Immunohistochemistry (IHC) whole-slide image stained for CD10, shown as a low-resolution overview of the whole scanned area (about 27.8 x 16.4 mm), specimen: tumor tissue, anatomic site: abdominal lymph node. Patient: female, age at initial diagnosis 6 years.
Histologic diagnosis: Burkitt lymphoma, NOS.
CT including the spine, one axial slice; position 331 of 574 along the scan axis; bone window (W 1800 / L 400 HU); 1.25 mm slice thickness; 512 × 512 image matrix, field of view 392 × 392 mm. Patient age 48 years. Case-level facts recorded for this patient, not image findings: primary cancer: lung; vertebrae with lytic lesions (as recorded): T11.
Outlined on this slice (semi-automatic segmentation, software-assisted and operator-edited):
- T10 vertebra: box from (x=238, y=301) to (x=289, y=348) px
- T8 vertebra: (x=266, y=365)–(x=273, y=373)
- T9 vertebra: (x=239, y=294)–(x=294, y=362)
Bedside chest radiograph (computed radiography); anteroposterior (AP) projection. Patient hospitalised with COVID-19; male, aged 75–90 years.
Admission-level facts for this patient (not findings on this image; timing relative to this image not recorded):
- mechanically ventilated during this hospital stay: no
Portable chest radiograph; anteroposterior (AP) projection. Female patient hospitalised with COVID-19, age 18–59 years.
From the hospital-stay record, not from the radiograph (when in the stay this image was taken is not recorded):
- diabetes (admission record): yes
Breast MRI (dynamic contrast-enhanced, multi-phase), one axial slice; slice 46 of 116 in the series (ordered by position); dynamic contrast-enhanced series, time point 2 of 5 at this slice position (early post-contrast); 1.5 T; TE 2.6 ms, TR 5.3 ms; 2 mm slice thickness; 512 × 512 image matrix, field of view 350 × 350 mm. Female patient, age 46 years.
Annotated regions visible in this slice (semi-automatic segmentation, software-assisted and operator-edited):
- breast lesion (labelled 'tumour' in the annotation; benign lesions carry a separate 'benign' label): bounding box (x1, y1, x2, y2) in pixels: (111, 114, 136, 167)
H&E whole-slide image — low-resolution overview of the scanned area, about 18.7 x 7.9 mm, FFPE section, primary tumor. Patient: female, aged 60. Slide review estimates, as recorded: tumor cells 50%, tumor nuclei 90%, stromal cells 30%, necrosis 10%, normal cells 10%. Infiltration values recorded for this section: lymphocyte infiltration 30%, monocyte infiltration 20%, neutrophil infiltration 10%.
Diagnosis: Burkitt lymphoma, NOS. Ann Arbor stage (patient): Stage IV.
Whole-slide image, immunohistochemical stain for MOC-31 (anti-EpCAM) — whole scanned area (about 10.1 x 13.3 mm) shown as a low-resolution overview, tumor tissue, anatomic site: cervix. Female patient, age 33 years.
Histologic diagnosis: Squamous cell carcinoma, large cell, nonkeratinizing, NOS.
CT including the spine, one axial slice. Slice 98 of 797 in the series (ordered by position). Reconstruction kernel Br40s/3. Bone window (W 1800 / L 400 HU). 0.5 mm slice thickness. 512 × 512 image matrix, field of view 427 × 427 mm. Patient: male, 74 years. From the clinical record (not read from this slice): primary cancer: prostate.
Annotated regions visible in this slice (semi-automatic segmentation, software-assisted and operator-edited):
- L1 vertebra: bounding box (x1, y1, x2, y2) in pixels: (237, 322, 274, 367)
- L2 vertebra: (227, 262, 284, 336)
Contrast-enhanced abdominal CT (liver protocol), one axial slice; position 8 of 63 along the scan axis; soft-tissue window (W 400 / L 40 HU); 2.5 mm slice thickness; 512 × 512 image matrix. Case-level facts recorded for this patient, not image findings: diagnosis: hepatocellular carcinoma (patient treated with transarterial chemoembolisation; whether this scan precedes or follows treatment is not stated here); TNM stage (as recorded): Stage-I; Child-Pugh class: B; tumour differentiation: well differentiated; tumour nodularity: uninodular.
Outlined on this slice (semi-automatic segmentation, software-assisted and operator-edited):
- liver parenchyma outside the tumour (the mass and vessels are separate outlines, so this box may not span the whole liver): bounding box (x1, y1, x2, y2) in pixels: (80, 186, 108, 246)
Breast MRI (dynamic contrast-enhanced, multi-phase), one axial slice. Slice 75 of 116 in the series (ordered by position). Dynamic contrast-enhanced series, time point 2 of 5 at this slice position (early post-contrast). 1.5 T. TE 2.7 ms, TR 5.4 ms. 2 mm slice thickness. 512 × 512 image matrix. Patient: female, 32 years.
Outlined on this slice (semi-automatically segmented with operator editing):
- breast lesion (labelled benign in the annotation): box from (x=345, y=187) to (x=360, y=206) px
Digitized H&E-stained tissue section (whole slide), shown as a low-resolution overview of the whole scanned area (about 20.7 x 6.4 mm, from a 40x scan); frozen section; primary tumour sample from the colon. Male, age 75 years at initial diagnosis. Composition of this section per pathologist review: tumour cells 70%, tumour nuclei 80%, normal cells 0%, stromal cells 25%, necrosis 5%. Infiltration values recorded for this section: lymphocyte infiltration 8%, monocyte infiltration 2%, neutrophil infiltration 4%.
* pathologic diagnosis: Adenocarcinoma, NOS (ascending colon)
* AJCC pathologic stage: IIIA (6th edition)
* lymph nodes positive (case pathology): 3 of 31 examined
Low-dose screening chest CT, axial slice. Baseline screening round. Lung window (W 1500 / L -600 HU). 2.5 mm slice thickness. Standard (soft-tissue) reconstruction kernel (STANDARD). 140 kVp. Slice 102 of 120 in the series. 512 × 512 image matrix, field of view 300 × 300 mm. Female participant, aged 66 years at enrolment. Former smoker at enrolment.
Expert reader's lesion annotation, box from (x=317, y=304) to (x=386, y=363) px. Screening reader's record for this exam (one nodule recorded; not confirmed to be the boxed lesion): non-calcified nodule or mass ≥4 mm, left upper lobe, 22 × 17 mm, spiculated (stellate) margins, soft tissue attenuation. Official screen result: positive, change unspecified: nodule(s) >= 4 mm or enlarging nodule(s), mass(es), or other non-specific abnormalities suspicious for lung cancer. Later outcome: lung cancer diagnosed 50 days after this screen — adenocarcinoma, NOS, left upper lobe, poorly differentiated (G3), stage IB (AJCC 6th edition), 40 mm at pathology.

++++++++

What is needed:
Retype each record. Keep every character as it is.

Result of this task:
Immunohistochemistry (IHC) whole-slide image stained for CD10, shown as a low-resolution overview of the whole scanned area (about 27.8 x 16.4 mm), specimen: tumor tissue, anatomic site: abdominal lymph node. Patient: female, age at initial diagnosis 6 years.
Histologic diagnosis: Burkitt lymphoma, NOS.
CT including the spine, one axial slice; position 331 of 574 along the scan axis; bone window (W 1800 / L 400 HU); 1.25 mm slice thickness; 512 × 512 image matrix, field of view 392 × 392 mm. Patient age 48 years. Case-level facts recorded for this patient, not image findings: primary cancer: lung; vertebrae with lytic lesions (as recorded): T11.
Outlined on this slice (semi-automatic segmentation, software-assisted and operator-edited):
- T10 vertebra: box from (x=238, y=301) to (x=289, y=348) px
- T8 vertebra: (x=266, y=365)–(x=273, y=373)
- T9 vertebra: (x=239, y=294)–(x=294, y=362)
Bedside chest radiograph (computed radiography); anteroposterior (AP) projection. Patient hospitalised with COVID-19; male, aged 75–90 years.
Admission-level facts for this patient (not findings on this image; timing relative to this image not recorded):
- mechanically ventilated during this hospital stay: no
Portable chest radiograph; anteroposterior (AP) projection. Female patient hospitalised with COVID-19, age 18–59 years.
From the hospital-stay record, not from the radiograph (when in the stay this image was taken is not recorded):
- diabetes (admission record): yes
Breast MRI (dynamic contrast-enhanced, multi-phase), one axial slice; slice 46 of 116 in the series (ordered by position); dynamic contrast-enhanced series, time point 2 of 5 at this slice position (early post-contrast); 1.5 T; TE 2.6 ms, TR 5.3 ms; 2 mm slice thickness; 512 × 512 image matrix, field of view 350 × 350 mm. Female patient, age 46 years.
Annotated regions visible in this slice (semi-automatic segmentation, software-assisted and operator-edited):
- breast lesion (labelled 'tumour' in the annotation; benign lesions carry a separate 'benign' label): bounding box (x1, y1, x2, y2) in pixels: (111, 114, 136, 167)
H&E whole-slide image — low-resolution overview of the scanned area, about 18.7 x 7.9 mm, FFPE section, primary tumor. Patient: female, aged 60. Slide review estimates, as recorded: tumor cells 50%, tumor nuclei 90%, stromal cells 30%, necrosis 10%, normal cells 10%. Infiltration values recorded for this section: lymphocyte infiltration 30%, monocyte infiltration 20%, neutrophil infiltration 10%.
Diagnosis: Burkitt lymphoma, NOS. Ann Arbor stage (patient): Stage IV.
Whole-slide image, immunohistochemical stain for MOC-31 (anti-EpCAM) — whole scanned area (about 10.1 x 13.3 mm) shown as a low-resolution overview, tumor tissue, anatomic site: cervix. Female patient, age 33 years.
Histologic diagnosis: Squamous cell carcinoma, large cell, nonkeratinizing, NOS.
CT including the spine, one axial slice. Slice 98 of 797 in the series (ordered by position). Reconstruction kernel Br40s/3. Bone window (W 1800 / L 400 HU). 0.5 mm slice thickness. 512 × 512 image matrix, field of view 427 × 427 mm. Patient: male, 74 years. From the clinical record (not read from this slice): primary cancer: prostate.
Annotated regions visible in this slice (semi-automatic segmentation, software-assisted and operator-edited):
- L1 vertebra: bounding box (x1, y1, x2, y2) in pixels: (237, 322, 274, 367)
- L2 vertebra: (227, 262, 284, 336)
Contrast-enhanced abdominal CT (liver protocol), one axial slice; position 8 of 63 along the scan axis; soft-tissue window (W 400 / L 40 HU); 2.5 mm slice thickness; 512 × 512 image matrix. Case-level facts recorded for this patient, not image findings: diagnosis: hepatocellular carcinoma (patient treated with transarterial chemoembolisation; whether this scan precedes or follows treatment is not stated here); TNM stage (as recorded): Stage-I; Child-Pugh class: B; tumour differentiation: well differentiated; tumour nodularity: uninodular.
Outlined on this slice (semi-automatic segmentation, software-assisted and operator-edited):
- liver parenchyma outside the tumour (the mass and vessels are separate outlines, so this box may not span the whole liver): bounding box (x1, y1, x2, y2) in pixels: (80, 186, 108, 246)
Breast MRI (dynamic contrast-enhanced, multi-phase), one axial slice. Slice 75 of 116 in the series (ordered by position). Dynamic contrast-enhanced series, time point 2 of 5 at this slice position (early post-contrast). 1.5 T. TE 2.7 ms, TR 5.4 ms. 2 mm slice thickness. 512 × 512 image matrix. Patient: female, 32 years.
Outlined on this slice (semi-automatically segmented with operator editing):
- breast lesion (labelled benign in the annotation): box from (x=345, y=187) to (x=360, y=206) px
Digitized H&E-stained tissue section (whole slide), shown as a low-resolution overview of the whole scanned area (about 20.7 x 6.4 mm, from a 40x scan); frozen section; primary tumour sample from the colon. Male, age 75 years at initial diagnosis. Composition of this section per pathologist review: tumour cells 70%, tumour nuclei 80%, normal cells 0%, stromal cells 25%, necrosis 5%. Infiltration values recorded for this section: lymphocyte infiltration 8%, monocyte infiltration 2%, neutrophil infiltration 4%.
* pathologic diagnosis: Adenocarcinoma, NOS (ascending colon)
* AJCC pathologic stage: IIIA (6th edition)
* lymph nodes positive (case pathology): 3 of 31 examined
Low-dose screening chest CT, axial slice. Baseline screening round. Lung window (W 1500 / L -600 HU). 2.5 mm slice thickness. Standard (soft-tissue) reconstruction kernel (STANDARD). 140 kVp. Slice 102 of 120 in the series. 512 × 512 image matrix, field of view 300 × 300 mm. Female participant, aged 66 years at enrolment. Former smoker at enrolment.
Expert reader's lesion annotation, box from (x=317, y=304) to (x=386, y=363) px. Screening reader's record for this exam (one nodule recorded; not confirmed to be the boxed lesion): non-calcified nodule or mass ≥4 mm, left upper lobe, 22 × 17 mm, spiculated (stellate) margins, soft tissue attenuation. Official screen result: positive, change unspecified: nodule(s) >= 4 mm or enlarging nodule(s), mass(es), or other non-specific abnormalities suspicious for lung cancer. Later outcome: lung cancer diagnosed 50 days after this screen — adenocarcinoma, NOS, left upper lobe, poorly differentiated (G3), stage IB (AJCC 6th edition), 40 mm at pathology.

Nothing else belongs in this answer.